_RECORDED DATA_.
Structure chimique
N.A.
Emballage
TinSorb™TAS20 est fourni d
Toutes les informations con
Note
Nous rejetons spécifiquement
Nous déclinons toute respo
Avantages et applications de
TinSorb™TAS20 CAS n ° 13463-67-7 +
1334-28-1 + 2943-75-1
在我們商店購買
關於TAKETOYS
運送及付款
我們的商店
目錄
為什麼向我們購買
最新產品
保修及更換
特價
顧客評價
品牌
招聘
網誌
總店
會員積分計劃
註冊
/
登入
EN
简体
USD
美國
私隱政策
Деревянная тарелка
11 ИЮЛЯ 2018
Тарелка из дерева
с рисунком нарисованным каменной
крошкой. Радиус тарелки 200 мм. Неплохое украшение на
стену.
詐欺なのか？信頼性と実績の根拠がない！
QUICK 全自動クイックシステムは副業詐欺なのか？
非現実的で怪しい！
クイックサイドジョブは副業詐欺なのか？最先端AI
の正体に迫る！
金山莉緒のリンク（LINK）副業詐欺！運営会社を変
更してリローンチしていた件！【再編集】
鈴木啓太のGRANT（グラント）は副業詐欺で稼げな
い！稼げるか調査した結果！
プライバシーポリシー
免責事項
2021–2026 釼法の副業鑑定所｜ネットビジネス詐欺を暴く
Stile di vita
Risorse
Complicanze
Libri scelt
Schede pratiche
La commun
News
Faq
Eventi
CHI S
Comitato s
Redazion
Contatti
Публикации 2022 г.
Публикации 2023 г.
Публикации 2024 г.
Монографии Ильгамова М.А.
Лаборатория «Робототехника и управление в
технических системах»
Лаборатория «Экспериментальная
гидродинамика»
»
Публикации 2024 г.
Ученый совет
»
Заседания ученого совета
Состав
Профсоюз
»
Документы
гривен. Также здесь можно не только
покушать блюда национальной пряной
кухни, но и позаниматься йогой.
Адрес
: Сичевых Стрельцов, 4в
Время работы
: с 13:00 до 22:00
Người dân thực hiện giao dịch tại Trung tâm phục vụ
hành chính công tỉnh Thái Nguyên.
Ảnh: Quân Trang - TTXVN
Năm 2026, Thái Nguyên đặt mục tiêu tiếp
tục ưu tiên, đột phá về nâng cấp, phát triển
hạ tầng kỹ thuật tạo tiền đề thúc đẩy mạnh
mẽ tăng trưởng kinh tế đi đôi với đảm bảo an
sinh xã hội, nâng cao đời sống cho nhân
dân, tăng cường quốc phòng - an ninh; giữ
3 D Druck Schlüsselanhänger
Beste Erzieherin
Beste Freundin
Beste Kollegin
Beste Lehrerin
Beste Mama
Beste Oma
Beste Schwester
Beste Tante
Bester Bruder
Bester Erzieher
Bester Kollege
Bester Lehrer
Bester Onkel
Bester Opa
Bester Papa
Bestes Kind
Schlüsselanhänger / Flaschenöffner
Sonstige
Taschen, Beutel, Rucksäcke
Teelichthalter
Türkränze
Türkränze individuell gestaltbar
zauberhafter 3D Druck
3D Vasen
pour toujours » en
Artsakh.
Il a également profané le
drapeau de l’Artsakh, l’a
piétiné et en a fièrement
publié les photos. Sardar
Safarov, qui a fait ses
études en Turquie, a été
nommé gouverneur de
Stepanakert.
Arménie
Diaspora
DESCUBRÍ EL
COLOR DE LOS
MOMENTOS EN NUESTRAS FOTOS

_YOUR INSTRUCTIONS_.
For this exercise, restate each of the entries without any deviation.

_ANSWER SECTION_.
Structure chimique
N.A.
Emballage
TinSorb™TAS20 est fourni d
Toutes les informations con
Note
Nous rejetons spécifiquement
Nous déclinons toute respo
Avantages et applications de
TinSorb™TAS20 CAS n ° 13463-67-7 +
1334-28-1 + 2943-75-1
在我們商店購買
關於TAKETOYS
運送及付款
我們的商店
目錄
為什麼向我們購買
最新產品
保修及更換
特價
顧客評價
品牌
招聘
網誌
總店
會員積分計劃
註冊
/
登入
EN
简体
USD
美國
私隱政策
Деревянная тарелка
11 ИЮЛЯ 2018
Тарелка из дерева
с рисунком нарисованным каменной
крошкой. Радиус тарелки 200 мм. Неплохое украшение на
стену.
詐欺なのか？信頼性と実績の根拠がない！
QUICK 全自動クイックシステムは副業詐欺なのか？
非現実的で怪しい！
クイックサイドジョブは副業詐欺なのか？最先端AI
の正体に迫る！
金山莉緒のリンク（LINK）副業詐欺！運営会社を変
更してリローンチしていた件！【再編集】
鈴木啓太のGRANT（グラント）は副業詐欺で稼げな
い！稼げるか調査した結果！
プライバシーポリシー
免責事項
2021–2026 釼法の副業鑑定所｜ネットビジネス詐欺を暴く
Stile di vita
Risorse
Complicanze
Libri scelt
Schede pratiche
La commun
News
Faq
Eventi
CHI S
Comitato s
Redazion
Contatti
Публикации 2022 г.
Публикации 2023 г.
Публикации 2024 г.
Монографии Ильгамова М.А.
Лаборатория «Робототехника и управление в
технических системах»
Лаборатория «Экспериментальная
гидродинамика»
»
Публикации 2024 г.
Ученый совет
»
Заседания ученого совета
Состав
Профсоюз
»
Документы
гривен. Также здесь можно не только
покушать блюда национальной пряной
кухни, но и позаниматься йогой.
Адрес
: Сичевых Стрельцов, 4в
Время работы
: с 13:00 до 22:00
Người dân thực hiện giao dịch tại Trung tâm phục vụ
hành chính công tỉnh Thái Nguyên.
Ảnh: Quân Trang - TTXVN
Năm 2026, Thái Nguyên đặt mục tiêu tiếp
tục ưu tiên, đột phá về nâng cấp, phát triển
hạ tầng kỹ thuật tạo tiền đề thúc đẩy mạnh
mẽ tăng trưởng kinh tế đi đôi với đảm bảo an
sinh xã hội, nâng cao đời sống cho nhân
dân, tăng cường quốc phòng - an ninh; giữ
3 D Druck Schlüsselanhänger
Beste Erzieherin
Beste Freundin
Beste Kollegin
Beste Lehrerin
Beste Mama
Beste Oma
Beste Schwester
Beste Tante
Bester Bruder
Bester Erzieher
Bester Kollege
Bester Lehrer
Bester Onkel
Bester Opa
Bester Papa
Bestes Kind
Schlüsselanhänger / Flaschenöffner
Sonstige
Taschen, Beutel, Rucksäcke
Teelichthalter
Türkränze
Türkränze individuell gestaltbar
zauberhafter 3D Druck
3D Vasen
pour toujours » en
Artsakh.
Il a également profané le
drapeau de l’Artsakh, l’a
piétiné et en a fièrement
publié les photos. Sardar
Safarov, qui a fait ses
études en Turquie, a été
nommé gouverneur de
Stepanakert.
Arménie
Diaspora
DESCUBRÍ EL
COLOR DE LOS
MOMENTOS EN NUESTRAS FOTOS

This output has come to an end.